I wish to learn how to draw realistic birds.

I have seen many drawing books talking about muscles in humans, bone structure etc. I wish to know that to draw realistic birds do I actually have to learn how many muscles they have and where they are placed?

Is that the way to draw realistic birds? or there is some other way?

  • 1
    Really there are some very good books out there on this. It covers anatomy, but also how various species posture themselves, etc. One that I would start with is Laws Guide on Birds. barnesandnoble.com/w/…
    – threetimes
    Jul 16, 2017 at 2:47

2 Answers 2


Knowing the anatomy of your subject will make you a better artist. Here's why...

I can think of four reasons why an artist studies the anatomy of what they intend render into a work of art:

1) Structure The human eye is very sensitive at identifying shapes and proportions. Get the structure wrong and the eye "will" see it. Knowing how something is put together will make it easier for you to reproduce it during the drawing process. You will also be able to critique your own work and know if the image is working or not.

2) Invention The artist may not have access to a reference photo of the exact pose they are looking to draw. In this case the artist will need to invent the pose by some means. Look up the stick figures of Terryl Whitlatch, or the maquettes of James Gurney. The stick figure and maquette are both tools available to the artist to help them draw better and be more inventive with the pose of their subject. It takes a solid understanding of anatomy to create a useable tools such as these artists use.

3)Further Learning When you know the anatomy of the subject it will be easier for you to communicate with others when discussing the subject. Being able to discuss the subject with others will make things clearer in your own mind. As new information comes up you will be better able to catalogue and integrate it with what you already know. Look up Richard Feynman's technique of how to learn anything. Feynman's approach to learning technique works for all subjects, even those subjects important to the artist.

4) Spiritual Empathy ... this gets into some artsy spiritual stuff ... Learning the anatomy of your subject brings you one step closer in developing your connection to what it is you want to draw. Artists look to put their energy into their works and combine it with the energy of their subject. To be able to detect that energy you need to develop a close relationship with your subject. It through this empathetic connection of understanding that you will be able to connect on a soulful level with the energy and spirit of your subject. Better understanding of your subject (anatomy, physiology, philosophy, behaviour, spirit) will make you a better artist of the subject.

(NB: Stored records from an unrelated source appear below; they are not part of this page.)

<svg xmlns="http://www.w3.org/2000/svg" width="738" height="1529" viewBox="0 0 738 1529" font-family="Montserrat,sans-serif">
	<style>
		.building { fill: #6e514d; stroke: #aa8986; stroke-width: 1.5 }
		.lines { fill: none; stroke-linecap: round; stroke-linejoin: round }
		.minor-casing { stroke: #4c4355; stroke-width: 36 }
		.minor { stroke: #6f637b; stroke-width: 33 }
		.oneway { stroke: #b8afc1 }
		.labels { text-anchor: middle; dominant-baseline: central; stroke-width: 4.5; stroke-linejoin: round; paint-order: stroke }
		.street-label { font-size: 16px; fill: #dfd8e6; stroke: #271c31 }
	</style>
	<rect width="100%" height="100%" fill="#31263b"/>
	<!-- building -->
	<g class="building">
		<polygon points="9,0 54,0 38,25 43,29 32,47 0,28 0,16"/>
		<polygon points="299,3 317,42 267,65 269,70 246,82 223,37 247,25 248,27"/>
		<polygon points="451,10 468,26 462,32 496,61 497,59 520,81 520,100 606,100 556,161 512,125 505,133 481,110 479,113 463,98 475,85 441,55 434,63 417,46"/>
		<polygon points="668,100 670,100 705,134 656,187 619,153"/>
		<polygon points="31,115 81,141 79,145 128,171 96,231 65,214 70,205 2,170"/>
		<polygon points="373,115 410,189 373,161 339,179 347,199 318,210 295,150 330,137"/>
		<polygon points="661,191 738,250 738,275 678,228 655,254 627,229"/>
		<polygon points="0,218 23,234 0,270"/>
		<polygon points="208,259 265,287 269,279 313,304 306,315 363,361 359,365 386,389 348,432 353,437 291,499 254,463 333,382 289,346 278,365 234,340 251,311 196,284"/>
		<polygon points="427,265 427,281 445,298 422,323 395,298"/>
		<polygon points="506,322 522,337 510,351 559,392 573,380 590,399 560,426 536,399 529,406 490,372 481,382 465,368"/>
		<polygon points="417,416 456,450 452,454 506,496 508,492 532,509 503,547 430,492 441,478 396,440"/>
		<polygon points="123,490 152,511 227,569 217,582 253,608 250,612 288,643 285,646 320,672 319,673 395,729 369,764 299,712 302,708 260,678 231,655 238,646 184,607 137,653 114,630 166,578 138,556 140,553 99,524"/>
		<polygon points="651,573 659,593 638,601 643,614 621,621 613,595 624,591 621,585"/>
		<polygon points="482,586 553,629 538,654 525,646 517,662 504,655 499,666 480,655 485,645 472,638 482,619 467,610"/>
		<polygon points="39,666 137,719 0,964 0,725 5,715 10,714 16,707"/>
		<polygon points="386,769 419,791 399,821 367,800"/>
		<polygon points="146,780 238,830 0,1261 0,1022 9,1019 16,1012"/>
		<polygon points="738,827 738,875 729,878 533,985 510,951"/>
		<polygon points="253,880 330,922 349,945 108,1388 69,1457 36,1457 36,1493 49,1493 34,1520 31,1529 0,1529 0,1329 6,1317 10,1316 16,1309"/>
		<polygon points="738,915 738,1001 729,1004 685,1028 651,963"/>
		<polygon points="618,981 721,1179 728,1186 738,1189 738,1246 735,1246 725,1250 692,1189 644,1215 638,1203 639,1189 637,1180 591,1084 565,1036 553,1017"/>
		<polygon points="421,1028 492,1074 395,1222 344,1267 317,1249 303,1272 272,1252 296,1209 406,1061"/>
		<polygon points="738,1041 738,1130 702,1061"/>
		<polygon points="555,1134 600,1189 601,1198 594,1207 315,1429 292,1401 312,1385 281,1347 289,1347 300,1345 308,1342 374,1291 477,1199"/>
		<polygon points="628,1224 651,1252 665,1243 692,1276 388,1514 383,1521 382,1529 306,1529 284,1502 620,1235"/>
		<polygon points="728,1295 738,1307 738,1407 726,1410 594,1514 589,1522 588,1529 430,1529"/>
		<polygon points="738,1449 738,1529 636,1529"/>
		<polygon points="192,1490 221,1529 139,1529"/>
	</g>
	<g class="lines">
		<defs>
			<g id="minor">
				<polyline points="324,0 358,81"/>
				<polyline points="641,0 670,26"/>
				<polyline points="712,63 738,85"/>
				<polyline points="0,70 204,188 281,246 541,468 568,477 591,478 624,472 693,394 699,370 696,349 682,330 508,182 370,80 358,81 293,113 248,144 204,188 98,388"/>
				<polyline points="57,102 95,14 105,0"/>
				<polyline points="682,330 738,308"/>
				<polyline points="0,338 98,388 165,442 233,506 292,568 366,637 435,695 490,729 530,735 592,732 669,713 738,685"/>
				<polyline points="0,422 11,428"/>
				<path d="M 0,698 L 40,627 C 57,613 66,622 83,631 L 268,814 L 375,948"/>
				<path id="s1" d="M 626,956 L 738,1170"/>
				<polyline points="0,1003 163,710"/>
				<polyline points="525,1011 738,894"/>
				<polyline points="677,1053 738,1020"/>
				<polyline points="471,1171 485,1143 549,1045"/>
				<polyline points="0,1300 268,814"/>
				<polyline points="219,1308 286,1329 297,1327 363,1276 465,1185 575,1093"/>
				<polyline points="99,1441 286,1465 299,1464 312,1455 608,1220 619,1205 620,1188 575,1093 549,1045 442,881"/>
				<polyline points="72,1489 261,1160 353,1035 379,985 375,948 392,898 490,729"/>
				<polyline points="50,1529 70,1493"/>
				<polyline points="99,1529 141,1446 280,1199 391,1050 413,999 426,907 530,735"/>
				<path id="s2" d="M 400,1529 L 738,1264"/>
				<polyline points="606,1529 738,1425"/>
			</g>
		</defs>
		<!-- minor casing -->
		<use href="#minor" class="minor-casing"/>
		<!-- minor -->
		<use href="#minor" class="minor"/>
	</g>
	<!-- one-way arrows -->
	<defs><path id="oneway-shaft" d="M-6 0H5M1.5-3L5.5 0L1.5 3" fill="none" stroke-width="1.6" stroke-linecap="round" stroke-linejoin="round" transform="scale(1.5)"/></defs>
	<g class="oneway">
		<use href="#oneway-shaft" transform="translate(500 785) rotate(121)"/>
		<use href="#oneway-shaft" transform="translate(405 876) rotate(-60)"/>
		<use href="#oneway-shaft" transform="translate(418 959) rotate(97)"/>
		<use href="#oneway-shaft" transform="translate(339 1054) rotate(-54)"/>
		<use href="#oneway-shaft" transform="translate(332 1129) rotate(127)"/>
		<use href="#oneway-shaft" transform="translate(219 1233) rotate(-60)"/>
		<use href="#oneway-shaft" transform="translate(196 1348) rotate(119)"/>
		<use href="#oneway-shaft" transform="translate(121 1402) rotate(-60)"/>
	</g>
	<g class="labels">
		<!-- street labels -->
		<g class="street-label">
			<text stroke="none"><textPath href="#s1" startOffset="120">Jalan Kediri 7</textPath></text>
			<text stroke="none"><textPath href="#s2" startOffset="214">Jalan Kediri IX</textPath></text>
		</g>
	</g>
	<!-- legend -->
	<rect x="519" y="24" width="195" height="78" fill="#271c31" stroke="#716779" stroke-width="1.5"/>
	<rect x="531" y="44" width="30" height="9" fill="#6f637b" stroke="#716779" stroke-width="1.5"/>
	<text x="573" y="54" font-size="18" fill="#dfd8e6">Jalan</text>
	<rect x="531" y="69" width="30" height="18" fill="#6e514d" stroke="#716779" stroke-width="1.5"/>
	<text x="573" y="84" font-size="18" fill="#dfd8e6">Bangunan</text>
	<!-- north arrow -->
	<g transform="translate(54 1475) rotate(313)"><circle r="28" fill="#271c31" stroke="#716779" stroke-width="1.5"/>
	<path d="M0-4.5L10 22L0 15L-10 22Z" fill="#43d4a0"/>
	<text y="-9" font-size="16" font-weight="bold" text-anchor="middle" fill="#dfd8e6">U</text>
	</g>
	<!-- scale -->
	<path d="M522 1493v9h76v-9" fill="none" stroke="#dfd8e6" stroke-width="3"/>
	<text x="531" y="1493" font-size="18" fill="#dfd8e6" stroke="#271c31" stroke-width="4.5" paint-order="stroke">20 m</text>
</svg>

I can offer no argument against knowing a subject's anatomy, this is especially true with hairless or shorthaired life forms, where sub-derma structure of bone and mass are visible at the surface.

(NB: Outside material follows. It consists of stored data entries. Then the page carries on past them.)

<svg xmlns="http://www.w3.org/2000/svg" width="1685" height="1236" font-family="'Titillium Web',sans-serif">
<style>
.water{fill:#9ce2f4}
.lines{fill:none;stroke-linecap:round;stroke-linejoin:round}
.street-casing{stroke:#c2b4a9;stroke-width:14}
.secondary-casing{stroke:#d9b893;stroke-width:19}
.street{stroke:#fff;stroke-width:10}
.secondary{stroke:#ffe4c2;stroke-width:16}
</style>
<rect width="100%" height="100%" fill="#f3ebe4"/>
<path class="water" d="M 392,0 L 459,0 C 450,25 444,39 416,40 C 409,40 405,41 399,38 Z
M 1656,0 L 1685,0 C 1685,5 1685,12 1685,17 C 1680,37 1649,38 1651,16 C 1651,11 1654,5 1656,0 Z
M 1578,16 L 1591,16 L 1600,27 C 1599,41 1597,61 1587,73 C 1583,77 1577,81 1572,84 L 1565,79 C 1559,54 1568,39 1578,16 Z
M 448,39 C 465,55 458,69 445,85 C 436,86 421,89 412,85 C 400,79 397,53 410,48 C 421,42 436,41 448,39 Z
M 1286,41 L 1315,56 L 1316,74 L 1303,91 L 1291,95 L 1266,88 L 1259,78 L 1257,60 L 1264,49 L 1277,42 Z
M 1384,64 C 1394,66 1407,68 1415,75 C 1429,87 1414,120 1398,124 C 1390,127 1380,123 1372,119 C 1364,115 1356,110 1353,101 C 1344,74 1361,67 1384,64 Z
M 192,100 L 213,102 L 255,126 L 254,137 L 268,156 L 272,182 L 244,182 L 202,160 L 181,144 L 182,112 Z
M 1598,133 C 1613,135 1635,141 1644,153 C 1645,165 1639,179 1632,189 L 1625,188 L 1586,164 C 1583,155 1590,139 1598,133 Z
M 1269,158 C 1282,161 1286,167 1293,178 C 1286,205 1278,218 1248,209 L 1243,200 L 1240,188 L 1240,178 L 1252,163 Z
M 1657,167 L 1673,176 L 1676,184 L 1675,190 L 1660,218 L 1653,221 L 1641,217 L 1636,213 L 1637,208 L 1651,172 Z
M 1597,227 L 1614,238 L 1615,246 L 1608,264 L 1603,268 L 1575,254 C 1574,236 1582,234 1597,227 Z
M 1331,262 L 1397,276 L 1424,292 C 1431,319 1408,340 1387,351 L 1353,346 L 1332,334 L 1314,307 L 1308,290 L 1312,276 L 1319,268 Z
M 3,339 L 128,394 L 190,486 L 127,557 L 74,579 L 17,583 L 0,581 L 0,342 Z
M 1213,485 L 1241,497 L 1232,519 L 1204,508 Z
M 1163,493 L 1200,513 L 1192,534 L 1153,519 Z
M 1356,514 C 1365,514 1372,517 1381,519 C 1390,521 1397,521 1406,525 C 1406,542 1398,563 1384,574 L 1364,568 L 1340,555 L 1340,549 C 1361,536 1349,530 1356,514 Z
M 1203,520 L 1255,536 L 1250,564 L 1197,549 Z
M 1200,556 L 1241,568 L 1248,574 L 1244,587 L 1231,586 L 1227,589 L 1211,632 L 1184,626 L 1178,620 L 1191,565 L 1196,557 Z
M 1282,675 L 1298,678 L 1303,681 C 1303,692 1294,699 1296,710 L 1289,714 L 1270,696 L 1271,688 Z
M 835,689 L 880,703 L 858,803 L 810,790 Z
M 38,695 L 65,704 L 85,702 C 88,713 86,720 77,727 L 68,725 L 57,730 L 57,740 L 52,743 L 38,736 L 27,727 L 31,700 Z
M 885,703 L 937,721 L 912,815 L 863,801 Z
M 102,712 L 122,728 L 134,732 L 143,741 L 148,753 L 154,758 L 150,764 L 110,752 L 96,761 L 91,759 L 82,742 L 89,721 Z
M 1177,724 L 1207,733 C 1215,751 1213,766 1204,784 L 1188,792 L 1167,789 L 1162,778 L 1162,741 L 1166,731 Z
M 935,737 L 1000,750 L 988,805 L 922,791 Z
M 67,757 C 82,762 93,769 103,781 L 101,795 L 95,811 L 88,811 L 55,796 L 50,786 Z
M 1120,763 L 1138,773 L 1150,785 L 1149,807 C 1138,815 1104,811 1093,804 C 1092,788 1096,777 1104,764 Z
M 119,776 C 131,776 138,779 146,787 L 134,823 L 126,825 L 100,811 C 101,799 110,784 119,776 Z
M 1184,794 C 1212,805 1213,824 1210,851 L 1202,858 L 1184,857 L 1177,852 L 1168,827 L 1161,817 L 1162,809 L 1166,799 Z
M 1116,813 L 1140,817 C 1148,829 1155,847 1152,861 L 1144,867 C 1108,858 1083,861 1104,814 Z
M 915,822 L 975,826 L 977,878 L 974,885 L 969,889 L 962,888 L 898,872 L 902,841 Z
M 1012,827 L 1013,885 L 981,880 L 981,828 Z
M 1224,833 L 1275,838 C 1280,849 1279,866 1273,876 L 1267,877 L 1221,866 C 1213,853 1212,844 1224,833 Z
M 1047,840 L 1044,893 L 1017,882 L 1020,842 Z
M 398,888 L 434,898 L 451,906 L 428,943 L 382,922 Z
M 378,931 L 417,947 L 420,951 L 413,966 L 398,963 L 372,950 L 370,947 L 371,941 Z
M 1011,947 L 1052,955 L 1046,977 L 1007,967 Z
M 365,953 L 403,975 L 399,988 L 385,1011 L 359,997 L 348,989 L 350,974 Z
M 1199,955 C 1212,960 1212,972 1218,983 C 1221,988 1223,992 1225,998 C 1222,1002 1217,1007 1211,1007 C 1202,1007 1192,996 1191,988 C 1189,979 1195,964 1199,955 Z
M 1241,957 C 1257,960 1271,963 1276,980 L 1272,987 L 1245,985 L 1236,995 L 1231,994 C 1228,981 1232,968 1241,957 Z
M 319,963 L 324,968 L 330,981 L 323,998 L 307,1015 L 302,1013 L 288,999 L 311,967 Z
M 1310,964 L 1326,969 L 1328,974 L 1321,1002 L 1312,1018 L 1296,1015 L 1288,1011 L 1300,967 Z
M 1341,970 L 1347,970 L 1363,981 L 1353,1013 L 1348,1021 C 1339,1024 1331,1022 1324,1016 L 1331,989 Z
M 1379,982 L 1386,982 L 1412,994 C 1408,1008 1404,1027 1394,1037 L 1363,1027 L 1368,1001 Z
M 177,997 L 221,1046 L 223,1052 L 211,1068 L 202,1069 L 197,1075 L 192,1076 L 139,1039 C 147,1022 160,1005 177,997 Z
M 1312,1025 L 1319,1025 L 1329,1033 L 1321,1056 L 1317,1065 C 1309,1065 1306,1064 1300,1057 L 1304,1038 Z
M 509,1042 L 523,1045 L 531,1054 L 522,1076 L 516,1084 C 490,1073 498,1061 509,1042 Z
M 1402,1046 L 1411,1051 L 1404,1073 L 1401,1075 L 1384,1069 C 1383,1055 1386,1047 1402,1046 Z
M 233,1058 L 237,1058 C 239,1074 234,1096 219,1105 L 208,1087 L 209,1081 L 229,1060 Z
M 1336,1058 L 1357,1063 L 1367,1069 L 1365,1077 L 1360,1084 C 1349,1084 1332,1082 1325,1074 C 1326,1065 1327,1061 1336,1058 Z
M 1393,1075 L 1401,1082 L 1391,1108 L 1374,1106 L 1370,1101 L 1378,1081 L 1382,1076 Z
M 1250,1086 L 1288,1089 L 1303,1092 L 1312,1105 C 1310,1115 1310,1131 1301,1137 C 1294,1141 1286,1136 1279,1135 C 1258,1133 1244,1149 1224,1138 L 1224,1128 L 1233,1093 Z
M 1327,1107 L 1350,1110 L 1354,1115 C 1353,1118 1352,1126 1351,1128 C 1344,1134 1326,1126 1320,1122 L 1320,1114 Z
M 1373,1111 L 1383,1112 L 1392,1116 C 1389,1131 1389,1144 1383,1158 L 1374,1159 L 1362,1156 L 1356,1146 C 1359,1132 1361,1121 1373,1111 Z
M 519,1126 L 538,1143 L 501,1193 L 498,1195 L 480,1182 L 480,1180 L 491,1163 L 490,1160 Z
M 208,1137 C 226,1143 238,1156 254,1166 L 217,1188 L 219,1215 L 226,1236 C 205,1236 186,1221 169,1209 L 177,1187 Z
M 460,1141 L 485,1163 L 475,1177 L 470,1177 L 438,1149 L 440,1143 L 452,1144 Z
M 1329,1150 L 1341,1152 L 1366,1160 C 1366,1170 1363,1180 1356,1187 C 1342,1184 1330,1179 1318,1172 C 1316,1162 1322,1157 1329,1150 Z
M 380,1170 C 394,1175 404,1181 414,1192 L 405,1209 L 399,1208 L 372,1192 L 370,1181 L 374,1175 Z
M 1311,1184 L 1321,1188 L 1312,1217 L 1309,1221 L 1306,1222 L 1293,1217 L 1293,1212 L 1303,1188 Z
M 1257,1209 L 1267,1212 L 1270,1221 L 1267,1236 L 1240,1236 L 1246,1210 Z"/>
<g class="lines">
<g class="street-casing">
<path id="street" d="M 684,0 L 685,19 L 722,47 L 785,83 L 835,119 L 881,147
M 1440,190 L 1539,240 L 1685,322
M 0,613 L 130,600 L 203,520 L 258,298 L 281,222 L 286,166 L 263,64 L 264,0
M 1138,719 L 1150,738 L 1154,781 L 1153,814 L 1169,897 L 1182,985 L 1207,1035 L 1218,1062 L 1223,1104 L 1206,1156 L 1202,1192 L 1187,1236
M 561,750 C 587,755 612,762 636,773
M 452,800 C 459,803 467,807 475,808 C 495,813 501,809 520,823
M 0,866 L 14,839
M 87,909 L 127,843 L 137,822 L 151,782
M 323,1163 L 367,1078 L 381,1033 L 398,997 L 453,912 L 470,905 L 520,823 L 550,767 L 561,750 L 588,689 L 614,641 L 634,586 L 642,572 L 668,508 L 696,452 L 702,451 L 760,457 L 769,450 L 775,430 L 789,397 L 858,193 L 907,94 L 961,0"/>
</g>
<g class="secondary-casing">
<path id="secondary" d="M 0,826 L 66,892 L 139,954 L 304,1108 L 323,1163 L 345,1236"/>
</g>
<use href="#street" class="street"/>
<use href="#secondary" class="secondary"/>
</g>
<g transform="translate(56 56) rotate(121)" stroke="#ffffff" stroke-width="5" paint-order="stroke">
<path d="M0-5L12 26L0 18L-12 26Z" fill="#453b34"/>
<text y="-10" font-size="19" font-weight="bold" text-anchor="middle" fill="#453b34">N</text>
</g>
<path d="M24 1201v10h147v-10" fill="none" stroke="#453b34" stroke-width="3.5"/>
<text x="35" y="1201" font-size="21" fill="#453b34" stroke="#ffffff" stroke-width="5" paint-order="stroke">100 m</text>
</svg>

That said, birds offer the artist, relatively smooth uninterrupted visual forms. The feathers provide an envelope covering musculature and simplify the surface into balls and triangles for an initial sketch. This is where the challenge begins. Proportion and detail, the former being the more important quality from my perspective, must be addressed. How accurate do you want to be?

Study your chosen subject and place the anatomical features, like eyes, beak, and, feather placement in their correct location and proportion and you should produce a satisfying image.

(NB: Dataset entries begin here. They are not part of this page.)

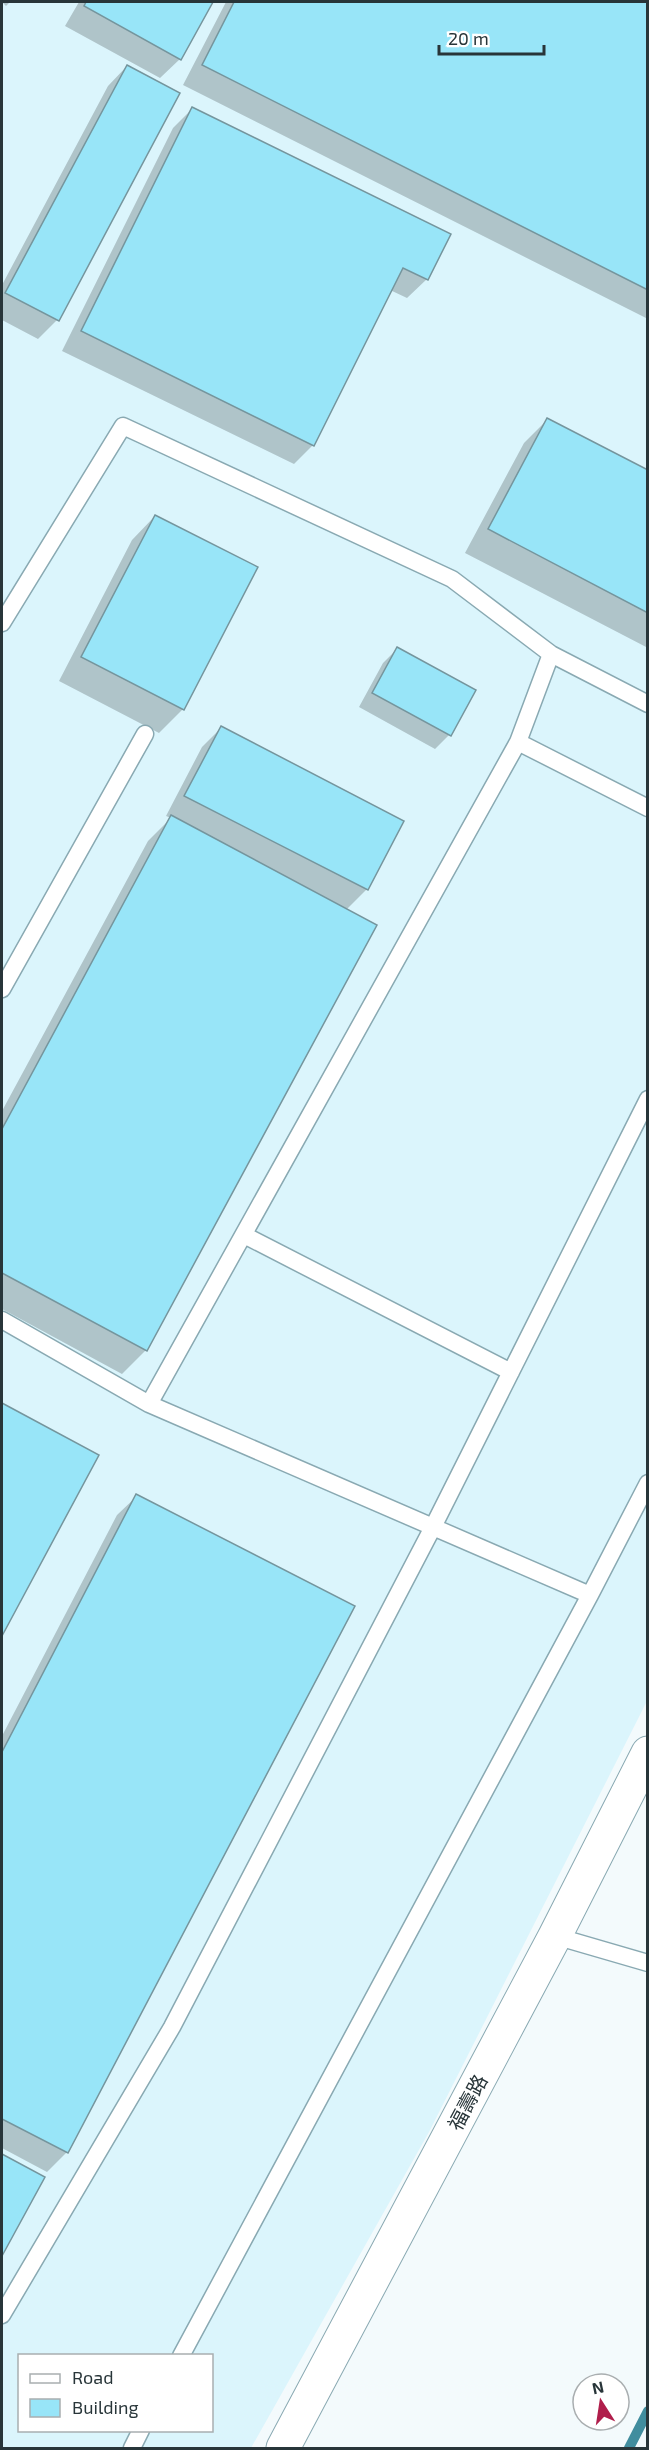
<svg xmlns="http://www.w3.org/2000/svg" width="649" height="2450" font-family="'Exo 2','Noto Sans TC',sans-serif">
<style>
.built{fill:#dbf5fc;fill-rule:evenodd}
.shadow{fill:#0003}
.lines{fill:none;stroke-linecap:round;stroke-linejoin:round}
.stream{stroke:#418d9e;stroke-width:10}
.building{fill:#98e5f8;stroke:#75959d;stroke-width:1.5}
.service-casing{stroke:#89a9b2;stroke-width:19}
.tertiary-casing{stroke:#89a9b2;stroke-width:35}
.service{stroke:#fff;stroke-width:16}
.tertiary{stroke:#fff;stroke-width:33}
.labels{text-anchor:middle;dominant-baseline:central;stroke-width:6;stroke-linejoin:round;paint-order:stroke}
.street-label{font-size:20px;fill:#283539;stroke:#fff}
</style>
<rect width="100%" height="100%" fill="#f3fafc"/>
<path class="built" d="M 2,2 L 647,2 L 647,1701 L 429,2132 L 251,2448 L 2,2448 ZM 20,2356 L 212,2356 L 212,2430 L 20,2430 Z"/>
<path class="shadow" d="M 2,2 L 10,2 L 6,6 Z
M 79,2 L 212,2 L 180,59 L 160,78 L 65,26 Z
M 226,2 L 648,2 L 648,319 L 183,85 Z
M 127,66 L 57,320 L 38,339 L 2,320 L 2,285 L 108,86 Z
M 192,109 L 427,279 L 407,298 L 390,290 L 313,445 L 294,464 L 62,351 L 173,128 Z
M 547,420 L 648,472 L 648,648 L 465,553 L 524,443 Z
M 155,516 L 183,709 L 159,733 L 59,681 L 132,540 Z
M 397,649 L 449,735 L 435,749 L 359,707 L 383,663 Z
M 221,728 L 402,821 L 367,889 L 346,910 L 146,1350 L 122,1374 L 2,1309 L 2,1111 L 148,841 L 171,818 L 166,816 L 202,747 Z
M 2,1405 L 97,1455 L 2,1633 Z
M 137,1496 L 67,2152 L 47,2172 L 2,2148 L 2,1736 L 117,1515 Z
M 2,2155 L 43,2177 L 2,2253 Z"/>
<g class="lines">
<path class="stream" d="M 629,2448 L 648,2411"/>
</g>
<path class="building" d="M 86,2 L 213,2 L 181,60 L 84,6 Z
M 234,2 L 648,2 L 648,290 L 202,65 Z
M 127,65 L 180,93 L 59,321 L 5,293 Z
M 192,107 L 451,234 L 428,280 L 403,268 L 314,446 L 81,331 Z
M 547,418 L 648,470 L 648,613 L 488,529 Z
M 155,515 L 258,567 L 184,710 L 81,657 Z
M 397,647 L 476,690 L 451,736 L 372,693 Z
M 221,726 L 404,821 L 368,890 L 184,796 Z
M 171,815 L 377,925 L 147,1351 L 2,1273 L 2,1129 Z
M 2,1403 L 99,1455 L 2,1636 Z
M 136,1494 L 355,1606 L 68,2153 L 2,2119 L 2,1752 Z
M 2,2154 L 45,2177 L 2,2256 Z"/>
<g class="lines">
<g class="service-casing">
<path id="service" d="M 2,623 L 123,426 L 452,579 L 551,654 L 648,704
M 518,742 L 648,808
M 2,989 L 145,734
M 244,1235 L 511,1372
M 2,1320 L 149,1404 L 590,1595
M 149,1404 L 518,742 L 551,654
M 555,1936 L 648,1963
M 2,2315 L 172,2027 L 433,1527 L 648,1099
M 181,2356 L 590,1595 L 648,1483
M 132,2448 L 141,2430"/>
</g>
<g class="tertiary-casing">
<path id="tertiary" d="M 283,2448 L 555,1936 L 648,1753"/>
</g>
<use href="#service" class="service"/>
<use href="#tertiary" class="tertiary"/>
</g>
<g class="labels">
<g class="street-label">
<text transform="translate(467 2102) rotate(-62)">福壽路</text>
</g>
</g>
<rect width="649" height="2450" fill="none" stroke="#283539" stroke-width="6"/>
<rect x="18" y="2354" width="195" height="78" fill="#ffffff" stroke="#a9aeb0" stroke-width="1.5"/>
<rect x="30" y="2374" width="30" height="9" fill="#ffffff" stroke="#a9aeb0" stroke-width="1.5"/>
<text x="72" y="2384" font-size="18" fill="#283539">Road</text>
<rect x="30" y="2399" width="30" height="18" fill="#98e5f8" stroke="#a9aeb0" stroke-width="1.5"/>
<text x="72" y="2414" font-size="18" fill="#283539">Building</text>
<g transform="translate(601 2402) rotate(348)"><circle r="28" fill="#ffffff" stroke="#a9aeb0" stroke-width="1.5"/>
<path d="M0-4.5L10 22L0 15L-10 22Z" fill="#b01e4b"/>
<text y="-9" font-size="16" font-weight="bold" text-anchor="middle" fill="#283539">N</text>
</g>
<path d="M439 45v9h105v-9" fill="none" stroke="#283539" stroke-width="3"/>
<text x="448" y="45" font-size="18" fill="#283539" stroke="#ffffff" stroke-width="4.5" paint-order="stroke">20 m</text>
</svg>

I personally have two architectural scales and one engineering to help accurately position features onto the surface. You could also consider projecting the image. Measure, sketch or, project, you choose but, from experience, I've found accurate anatomical placement will go far toward giving you a realistic drawing and is more important than detail.

I try to think like an impressionist when I'm burdened by the desire to add detail.